No Champagne on the building site
von Daniel von Bernstorff | Sep 16, 2009

A suburb of Munich - Maxvorstadt, end of July. A whole half a suburb is currently emerging here, the venerable Löwenbrauerei brewery is disappearing behind new, modern buildings, an architectural hotspot, where old and new do not sit entirely comfortable side by side.

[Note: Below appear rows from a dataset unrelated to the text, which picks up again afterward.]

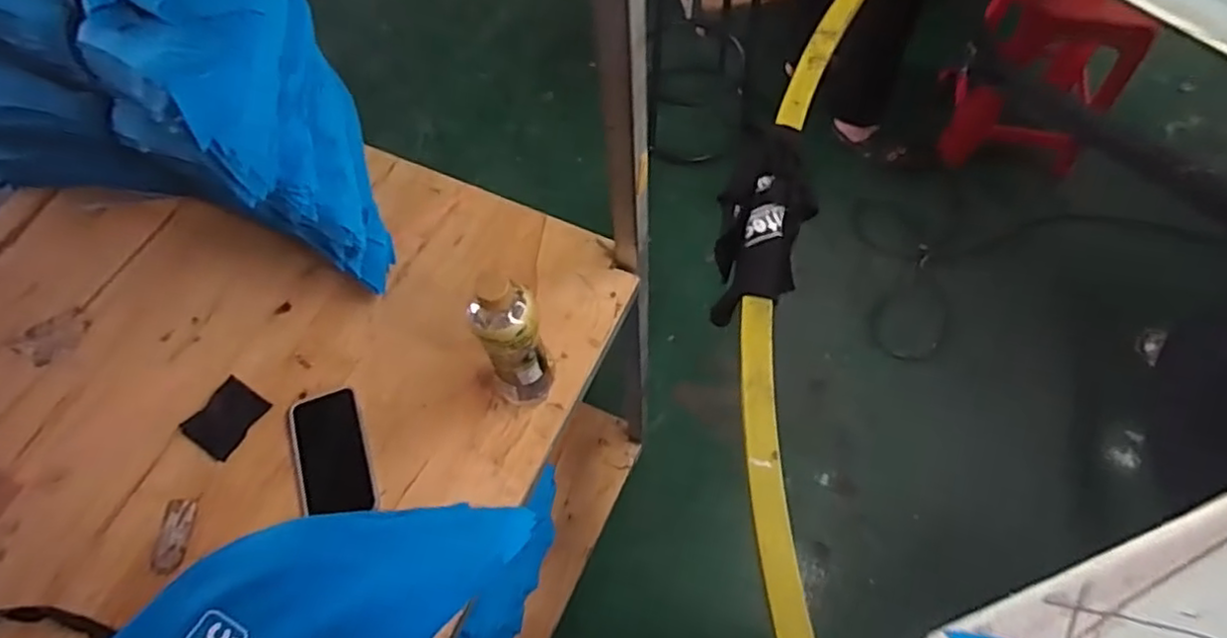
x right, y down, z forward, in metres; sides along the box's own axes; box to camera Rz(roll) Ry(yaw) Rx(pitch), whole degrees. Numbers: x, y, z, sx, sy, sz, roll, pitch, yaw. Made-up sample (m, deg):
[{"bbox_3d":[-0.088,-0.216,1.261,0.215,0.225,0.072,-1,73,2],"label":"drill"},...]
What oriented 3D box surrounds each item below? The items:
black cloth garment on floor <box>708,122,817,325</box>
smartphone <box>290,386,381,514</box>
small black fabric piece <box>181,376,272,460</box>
[{"bbox_3d":[0.231,-0.133,1.054,0.132,0.184,0.306,6,64,5],"label":"black cloth garment on floor"},{"bbox_3d":[-0.297,0.141,0.719,0.076,0.009,0.138,-18,64,-7],"label":"smartphone"},{"bbox_3d":[-0.422,0.108,0.742,0.064,0.005,0.075,31,66,10],"label":"small black fabric piece"}]

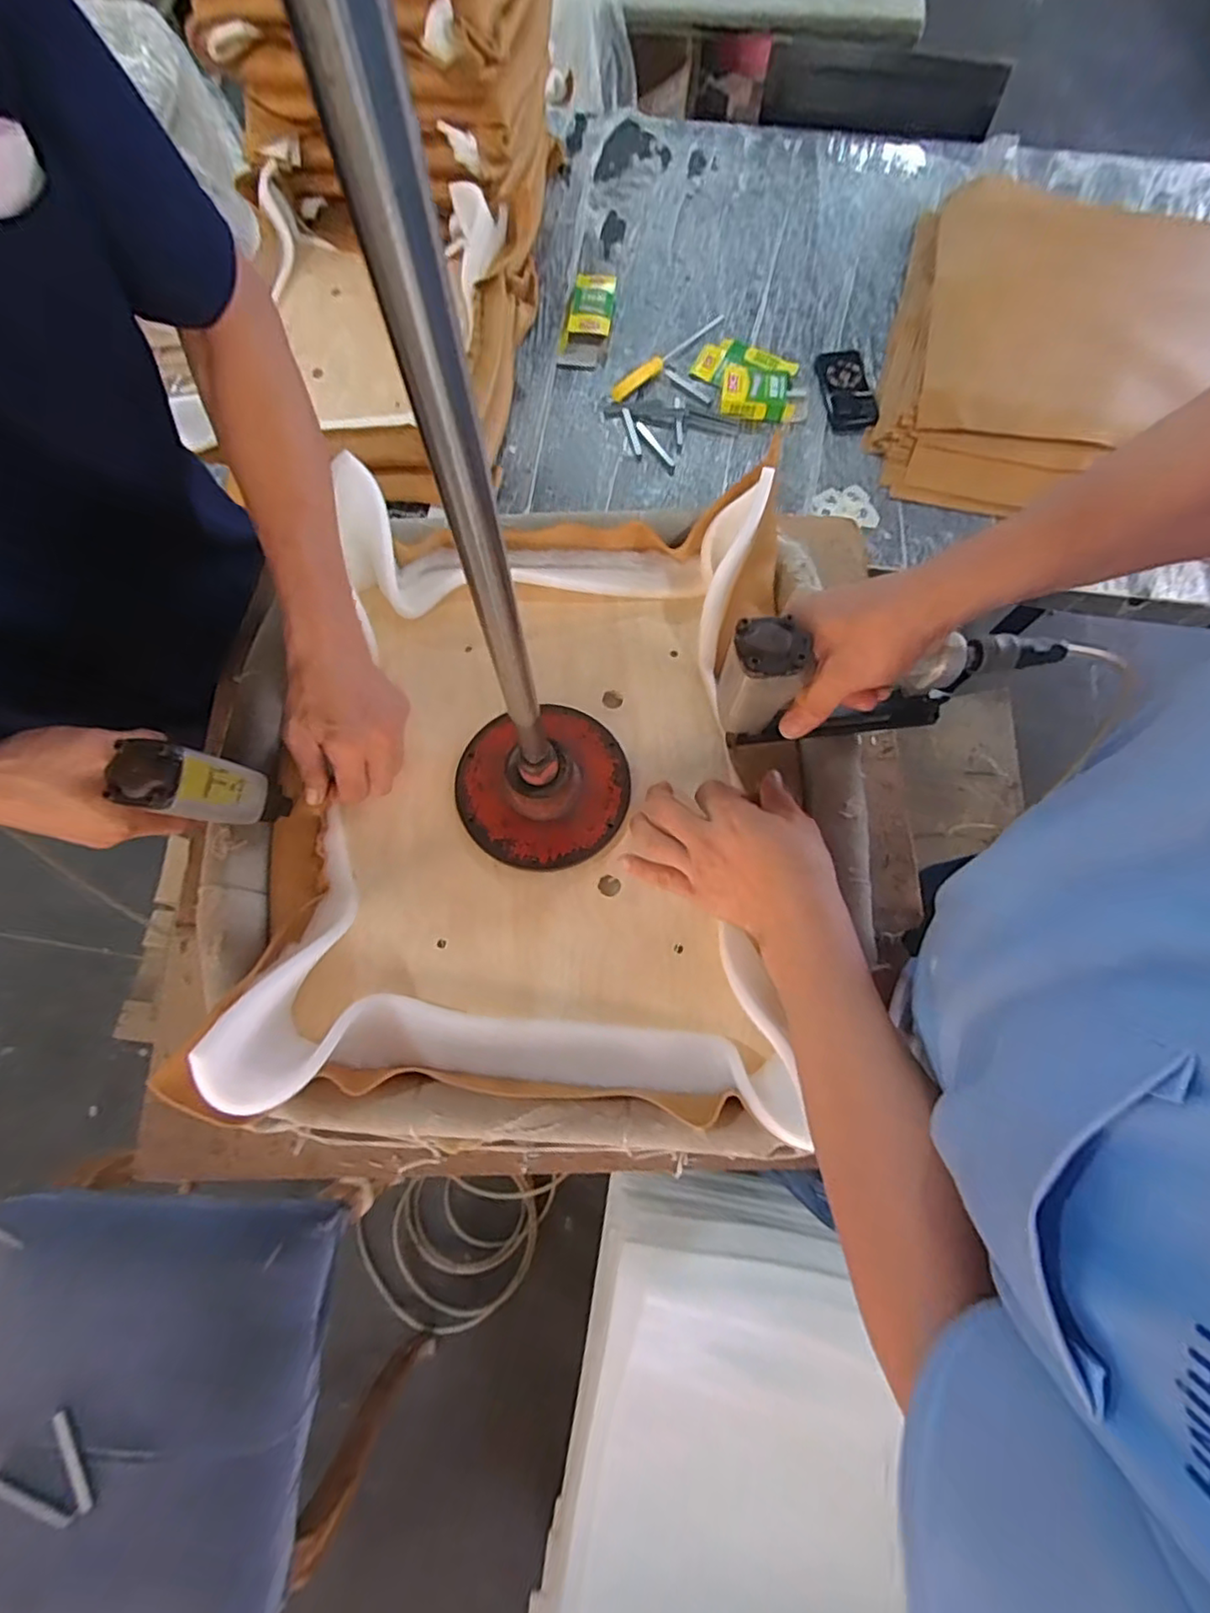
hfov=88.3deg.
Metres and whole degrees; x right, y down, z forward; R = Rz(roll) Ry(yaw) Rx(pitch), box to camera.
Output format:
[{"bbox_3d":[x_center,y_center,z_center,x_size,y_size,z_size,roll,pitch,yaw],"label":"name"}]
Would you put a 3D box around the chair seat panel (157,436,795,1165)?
[{"bbox_3d":[-0.044,-0.025,0.494,0.402,0.108,0.505,3,74,1],"label":"chair seat panel"}]

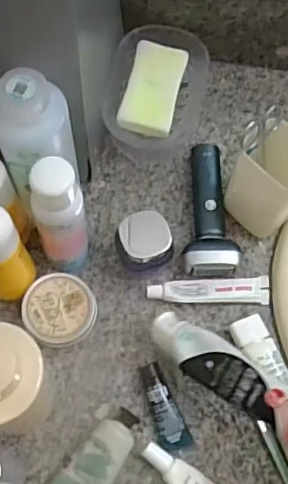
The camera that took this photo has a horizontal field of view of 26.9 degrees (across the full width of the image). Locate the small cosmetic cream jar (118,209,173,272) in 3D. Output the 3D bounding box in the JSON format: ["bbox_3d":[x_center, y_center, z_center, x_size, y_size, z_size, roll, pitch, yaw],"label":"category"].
[{"bbox_3d":[0.001,0.004,0.601,0.052,0.062,0.046,-10,71,-7],"label":"small cosmetic cream jar"}]

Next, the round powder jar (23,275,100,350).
[{"bbox_3d":[-0.081,0.069,0.591,0.068,0.039,0.070,1,70,-3],"label":"round powder jar"}]

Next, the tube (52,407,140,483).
[{"bbox_3d":[-0.045,0.203,0.544,0.042,0.027,0.112,36,73,11],"label":"tube"}]

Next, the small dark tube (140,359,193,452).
[{"bbox_3d":[0.017,0.155,0.566,0.028,0.022,0.080,-24,72,-9],"label":"small dark tube"}]

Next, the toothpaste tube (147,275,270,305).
[{"bbox_3d":[0.066,0.050,0.609,0.122,0.018,0.027,-3,70,-2],"label":"toothpaste tube"}]

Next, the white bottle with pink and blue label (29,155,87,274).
[{"bbox_3d":[-0.075,-0.017,0.554,0.042,0.175,0.044,0,70,-1],"label":"white bottle with pink and blue label"}]

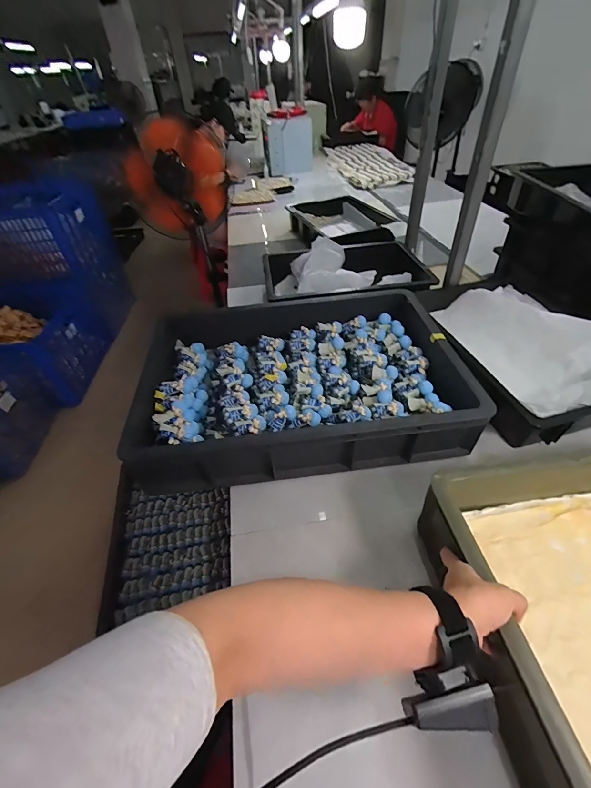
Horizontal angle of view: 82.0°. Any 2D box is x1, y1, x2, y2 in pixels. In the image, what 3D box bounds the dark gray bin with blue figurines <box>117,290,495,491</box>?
[{"bbox_3d":[0.014,-0.037,0.688,0.567,0.103,0.406,-6,43,2],"label":"dark gray bin with blue figurines"}]

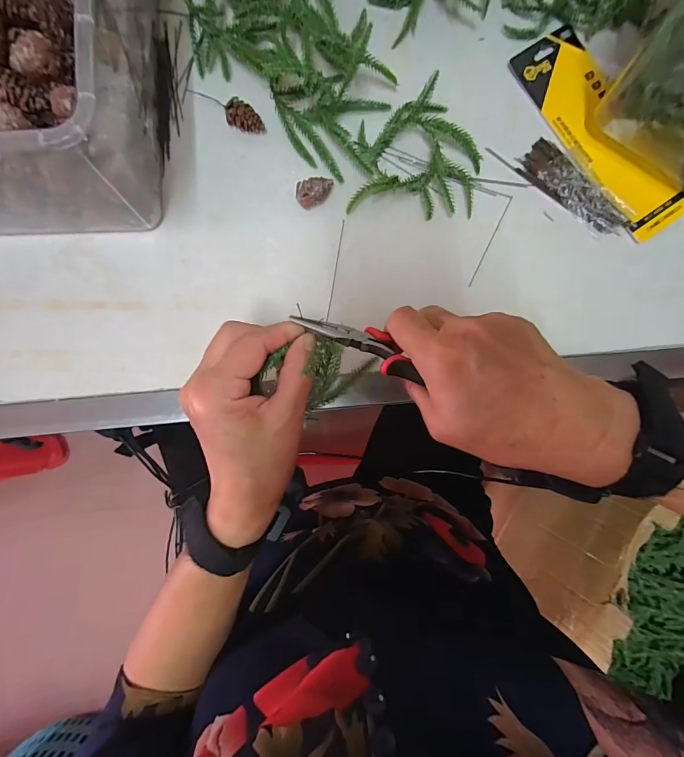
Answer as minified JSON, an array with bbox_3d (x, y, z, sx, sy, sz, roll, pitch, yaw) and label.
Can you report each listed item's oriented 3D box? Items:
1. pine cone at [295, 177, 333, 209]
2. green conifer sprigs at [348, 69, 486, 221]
[{"bbox_3d":[-0.024,-0.169,0.338,0.035,0.021,0.017,-21,88,-4],"label":"pine cone"},{"bbox_3d":[0.072,-0.209,0.339,0.116,0.033,0.114,6,86,-2],"label":"green conifer sprigs"}]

We are in the middle of a building site. Beer is moved around in wheel barrows, people serve themselves meat-loaf and grilled sausage from the building-site buffet and sit on beer crates. No ... not the topping out ceremony for a new building, but Munich's 'Architektur Sommer', where consultants in office design, the 'Bromberger Büro Gestaltung' company, have invited us to the glass atrium of "Nymphe 5". Something like 250 guests, mainly architects and planners have come to this event organised by consultants Wengmann + Rattan (known amongst other things, for the Munich Design Parcours). The overarching theme "Construction site" makes for an unusual atmosphere and a refreshing alternative to the usual champagne receptions and cocktail parties. The firms represented by the Bromberger design studio - Object Carpet, Montana, Quinze&Milan, Montis, Interstuhl, Holzmedia, Element one and Invista/Antron were enjoined to bear the theme in mind in their presentations. This has been very successful, and particularly so in the case of Quinze&Milan. Banners, which have been individually designed and manufactured in vinyl by the different companies, are spread out on wall-papering tables, and guests can cut themselves a piece off the end and have it sewn into a bag on the spot. One of the highlights is the work of textile artist Stephanie Müller who, in her fashion show, presents individual clothing items and accessories that can then be combined with one another at will, according to the principle of the construction set. Fashion and architecture merge in the show to a single discipline, messages are 'embroidered' into the construction-site fences; as always with Stephanie Müller, it is also all about the subversive appropriation of public spaces. In New York, 'embroidering' construction-site fences appears to be a particularly popular medium, the creative successor, as it were, to graffiti, as we learn from the artist, who has devoted herself to the topic in several publications.

So, the Munich event becomes an unusual and inspiring experience, and points up new paths and possibilities for innovative and creative event formats. An evening, when people talk volubly and freely about architecture, fashion, design and town planning. What more could we want!?